**Source document:**
------------------------------------

Bits AI Dev Agent displaying a proposed fix for a flaky test

Setup

To enable AI-powered flaky test fixes, enable Bits AI Dev Agent for Test Optimization by following the setup instructions in the Bits AI Dev Agent documentation. Bits AI Dev Agent automatically create fixes for flaky tests detected by Test Optimization.

AI-powered flaky test categorization

Flaky Tests Management uses AI to automatically assign a root cause category to each flaky test based on execution patterns and error signals. This helps you filter, triage, and prioritize flaky tests more effectively.

A test must have at least one failed execution that includes both @error.message and @error.stack tags to be eligible for categorization. If the test was recently detected, categorization may take several minutes to complete.

Categories

Category	Description
Concurrency	Test that invokes multiple threads interacting in an unsafe or unanticipated manner. Flakiness is caused by, for example, race conditions resulting from implicit assumptions about the ordering of execution, leading to deadlocks in certain test runs.
Randomness	Test uses the result of a random data generator. If the test does not account for all possible cases, then the test may fail intermittently, e.g., only when the result of a random number generator is zero.
Floating Point	Test uses the result of a floating-point operation. Floating-point operations can suffer from precision over- and under-flows, non-associative addition, etc., which—if not properly accounted for—can result in inconsistent outcomes (e.g., comparing a floating-point result to an exact real value in an assertion).
Unordered Collection	Test assumes a particular iteration order for an unordered-collection object. Since no order is specified, tests that assume a fixed order will likely be flaky for various reasons (e.g., collection-class implementation).
Too Restrictive Range	Test whose assertions accept only part of the valid output range. It intermittently fails on unhandled corner cases.
Timeout	Test fails due to time limitations, either at the individual test level or as part of a suite. This includes tests that exceed their execution time limit (e.g., single test or the whole suite) and fail intermittently due to varying execution times.
Order Dependency	Test depends on a shared value or resource modified by another test. Changing the test-run order can break those dependencies and produce inconsistent outcomes.
Resource Leak	Test improperly handles an external resource (e.g., failing to release memory). Subsequent tests that reuse the resource may become flaky.
Asynchronous Wait	Test makes an asynchronous call or waits for elements to load/render and does not explicitly wait for completion (often using a fixed delay). If the call or rendering takes longer than the delay, the test fails.

------------------------------------

**Given records:**
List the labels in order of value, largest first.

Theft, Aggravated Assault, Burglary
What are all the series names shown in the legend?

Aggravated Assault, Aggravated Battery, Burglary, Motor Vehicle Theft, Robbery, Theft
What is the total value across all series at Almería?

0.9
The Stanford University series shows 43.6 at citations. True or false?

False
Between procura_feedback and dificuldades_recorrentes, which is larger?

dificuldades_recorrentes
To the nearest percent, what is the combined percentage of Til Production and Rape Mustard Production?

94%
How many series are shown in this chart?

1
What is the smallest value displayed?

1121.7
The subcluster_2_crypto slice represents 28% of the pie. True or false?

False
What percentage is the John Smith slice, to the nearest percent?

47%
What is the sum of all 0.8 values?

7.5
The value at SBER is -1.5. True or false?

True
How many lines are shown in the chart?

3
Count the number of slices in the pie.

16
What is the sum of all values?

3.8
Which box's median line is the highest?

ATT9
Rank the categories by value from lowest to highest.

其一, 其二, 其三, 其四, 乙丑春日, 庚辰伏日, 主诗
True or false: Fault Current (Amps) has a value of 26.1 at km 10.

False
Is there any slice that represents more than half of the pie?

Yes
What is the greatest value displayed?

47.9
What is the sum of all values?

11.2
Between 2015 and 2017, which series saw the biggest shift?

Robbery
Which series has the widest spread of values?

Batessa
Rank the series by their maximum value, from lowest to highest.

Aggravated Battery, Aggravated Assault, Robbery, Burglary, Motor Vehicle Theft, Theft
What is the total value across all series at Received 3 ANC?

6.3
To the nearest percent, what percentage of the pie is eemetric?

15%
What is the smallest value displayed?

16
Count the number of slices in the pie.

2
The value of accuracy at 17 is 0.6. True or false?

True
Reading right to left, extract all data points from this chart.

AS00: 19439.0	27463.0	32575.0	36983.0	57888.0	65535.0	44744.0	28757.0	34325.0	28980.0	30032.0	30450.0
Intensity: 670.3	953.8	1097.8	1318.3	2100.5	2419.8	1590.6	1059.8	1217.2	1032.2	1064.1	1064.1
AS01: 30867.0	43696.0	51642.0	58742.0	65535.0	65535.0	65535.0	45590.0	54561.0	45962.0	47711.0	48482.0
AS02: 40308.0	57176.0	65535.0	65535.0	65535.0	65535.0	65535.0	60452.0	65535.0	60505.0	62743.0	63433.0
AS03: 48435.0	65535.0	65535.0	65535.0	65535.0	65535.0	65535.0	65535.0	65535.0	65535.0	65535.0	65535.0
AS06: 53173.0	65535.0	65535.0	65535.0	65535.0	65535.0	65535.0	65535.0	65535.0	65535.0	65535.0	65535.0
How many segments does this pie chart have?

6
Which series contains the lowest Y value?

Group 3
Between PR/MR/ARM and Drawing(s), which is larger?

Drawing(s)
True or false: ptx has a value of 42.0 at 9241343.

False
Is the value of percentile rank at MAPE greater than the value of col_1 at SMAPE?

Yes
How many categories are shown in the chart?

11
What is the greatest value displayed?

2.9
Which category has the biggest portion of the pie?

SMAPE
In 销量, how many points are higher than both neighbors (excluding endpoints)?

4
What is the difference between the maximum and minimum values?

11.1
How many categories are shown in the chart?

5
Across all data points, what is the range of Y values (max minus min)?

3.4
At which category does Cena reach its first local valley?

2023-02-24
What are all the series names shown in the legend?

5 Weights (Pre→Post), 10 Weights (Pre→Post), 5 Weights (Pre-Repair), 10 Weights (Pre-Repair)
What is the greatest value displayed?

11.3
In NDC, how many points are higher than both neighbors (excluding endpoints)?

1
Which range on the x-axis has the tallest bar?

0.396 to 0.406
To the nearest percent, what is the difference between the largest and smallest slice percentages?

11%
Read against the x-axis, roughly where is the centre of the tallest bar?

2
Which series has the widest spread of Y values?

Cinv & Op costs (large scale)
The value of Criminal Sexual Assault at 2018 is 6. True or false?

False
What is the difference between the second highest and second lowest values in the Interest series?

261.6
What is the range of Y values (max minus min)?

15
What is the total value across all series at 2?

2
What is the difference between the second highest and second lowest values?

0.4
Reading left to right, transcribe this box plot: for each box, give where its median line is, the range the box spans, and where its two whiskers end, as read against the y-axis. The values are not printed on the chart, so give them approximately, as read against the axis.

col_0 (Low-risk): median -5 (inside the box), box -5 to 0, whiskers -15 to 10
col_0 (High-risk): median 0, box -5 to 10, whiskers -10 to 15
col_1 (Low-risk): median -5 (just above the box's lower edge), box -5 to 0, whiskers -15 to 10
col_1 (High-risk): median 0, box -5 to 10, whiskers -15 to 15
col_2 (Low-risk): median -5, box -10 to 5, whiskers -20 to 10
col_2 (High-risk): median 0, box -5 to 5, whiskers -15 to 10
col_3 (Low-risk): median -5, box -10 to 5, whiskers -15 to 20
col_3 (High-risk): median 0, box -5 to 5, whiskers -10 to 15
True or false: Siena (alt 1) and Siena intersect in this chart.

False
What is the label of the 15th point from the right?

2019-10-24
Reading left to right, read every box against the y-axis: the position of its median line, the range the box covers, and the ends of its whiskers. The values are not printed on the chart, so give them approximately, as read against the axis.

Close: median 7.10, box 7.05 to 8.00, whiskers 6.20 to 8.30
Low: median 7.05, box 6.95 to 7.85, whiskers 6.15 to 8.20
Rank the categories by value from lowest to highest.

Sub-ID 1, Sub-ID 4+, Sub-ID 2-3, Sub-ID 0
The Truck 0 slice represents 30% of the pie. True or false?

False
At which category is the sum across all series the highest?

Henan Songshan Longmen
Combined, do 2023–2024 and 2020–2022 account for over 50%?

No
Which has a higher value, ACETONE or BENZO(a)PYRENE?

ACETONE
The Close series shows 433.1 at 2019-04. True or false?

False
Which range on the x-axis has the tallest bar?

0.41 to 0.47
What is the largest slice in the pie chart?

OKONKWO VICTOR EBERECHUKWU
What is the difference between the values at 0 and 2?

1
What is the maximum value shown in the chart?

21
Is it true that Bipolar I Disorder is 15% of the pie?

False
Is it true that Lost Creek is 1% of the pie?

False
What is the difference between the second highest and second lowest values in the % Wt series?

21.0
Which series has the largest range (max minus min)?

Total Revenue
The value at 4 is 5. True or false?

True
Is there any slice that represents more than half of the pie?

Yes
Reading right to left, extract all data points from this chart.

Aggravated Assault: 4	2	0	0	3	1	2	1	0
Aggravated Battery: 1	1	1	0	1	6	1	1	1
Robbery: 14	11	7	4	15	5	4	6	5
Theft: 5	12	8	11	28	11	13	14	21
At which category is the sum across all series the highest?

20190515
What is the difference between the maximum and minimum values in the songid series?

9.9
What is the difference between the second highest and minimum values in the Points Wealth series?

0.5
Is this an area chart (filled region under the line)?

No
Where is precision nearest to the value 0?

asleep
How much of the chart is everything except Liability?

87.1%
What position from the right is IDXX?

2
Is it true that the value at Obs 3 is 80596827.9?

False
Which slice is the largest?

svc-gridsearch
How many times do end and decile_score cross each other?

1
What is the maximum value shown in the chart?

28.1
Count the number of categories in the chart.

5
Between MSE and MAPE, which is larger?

------------------------------------

**Task set:**
1. According to the flaky test documentation, why is a test that assumes a fixed iteration order for an unordered collection likely to be flaky? Respond in one to three sentences.
2. Pick up the flaky test documentation from the point at which it stops.

**Responses by task:**
1. No iteration order is specified for an unordered-collection object. A test that assumes a fixed order will therefore likely be flaky, for reasons such as the collection-class implementation.

2.
IO	Test is flaky due to its handling of input/output—for example, failing when disk space runs out during a write.
Network	Test depends on network availability (e.g., querying a server). If the network is unavailable or congested, the test may fail.
Time	Test relies on system time and may be flaky due to precision or timezone discrepancies (e.g., failing when midnight passes in UTC).
Environment Dependency	Test depends on specific OS, library versions, or hardware. It may pass on one environment but fail on another, especially in cloud-CI environments where machines vary nondeterministically.
Unknown	Test is flaky for an unknown reason.

Receive notifications

Set up notifications to track changes to your flaky tests. Whenever a user or a policy changes the state of a flaky test, a message is sent to your selected recipients. You can send notifications to email addresses or Slack channels (see the Datadog Slack integration), and route messages based on test code owners. If no code owners are specified, all selected recipients are notified of all flaky test changes in the repository. Configure notification for each repository from the Flaky Test Policies page in Software Delivery settings.

Notifications are not sent immediately; they are batched every few minutes to reduce noise.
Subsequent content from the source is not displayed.